Do not let our voices be silenced’: the desperate situation facing Afghan musicians


Taliban officials have announced a ban on playing music in public, and events have gone from bad to worse

Centuries of tradition: Afghan women rehearse in Kabul in 2017

An eerie silence has fallen on Afghanistan. This country, which nurtured some of the greatest musicians of Central Asia of the last half-century, is now officially a country without music. Though there is much confusion about what the new reign of the Taliban will bring, one thing at least is certain: public music-making is banned. This is in line with their very hard-line declaration that music is forbidden in Islam ⁠– which is wrong, because the Koran makes no reference to it. But we know the Taliban has no respect for learning, so perhaps we shouldn’t be surprised by this.

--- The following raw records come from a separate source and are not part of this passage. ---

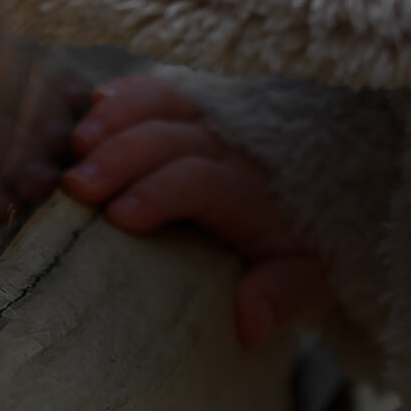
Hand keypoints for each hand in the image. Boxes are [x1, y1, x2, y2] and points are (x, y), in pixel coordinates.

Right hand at [60, 76, 334, 349]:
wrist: (333, 183)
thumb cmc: (304, 241)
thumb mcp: (309, 279)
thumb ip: (284, 296)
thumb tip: (248, 322)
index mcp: (249, 189)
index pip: (201, 181)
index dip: (161, 192)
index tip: (120, 214)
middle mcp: (227, 143)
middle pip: (169, 137)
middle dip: (120, 157)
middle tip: (77, 185)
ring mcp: (208, 118)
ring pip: (160, 102)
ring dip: (116, 118)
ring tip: (78, 142)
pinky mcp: (192, 106)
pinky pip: (157, 88)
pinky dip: (123, 94)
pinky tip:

The musicians who once earned a living from their art are now in fear of their lives, and have gone into hiding. At least one folk singer has already been murdered in a remote province. Last-ditch attempts to airlift the players of the Afghan National Orchestra to safety failed; the aircraft was ready and waiting, but the musicians could not reach it. Members of the all-female orchestra Zohra are so fearful of reprisals they have broken their own instruments and burned all their music.

Life for them and other musicians has become a nightmare. Samira, a popular singer of folk songs, who like so many of the younger generation of musicians became known through “Afghan Star”, the Afghan equivalent of X Factor, doesn’t dare go out. “I just have no words to express how bad I feel,” she tells me during our phone conversation, a risky thing to do now in Afghanistan when one never knows who is listening. 

“I do not feel safe, so I have to change my home every few days staying with different friends. According to the Taliban I’m a criminal, because music is forbidden, especially if you’re a woman. I’m scared because there are so many spies in society, and I’m afraid somebody will reveal my location. Life is very cheap here, people will betray you for 1000 Afghanis [around £9]. So I can’t trust anyone. And also I worry about people I’m staying with. If something happened to them I could not forgive myself, and this is why I move on every few days.”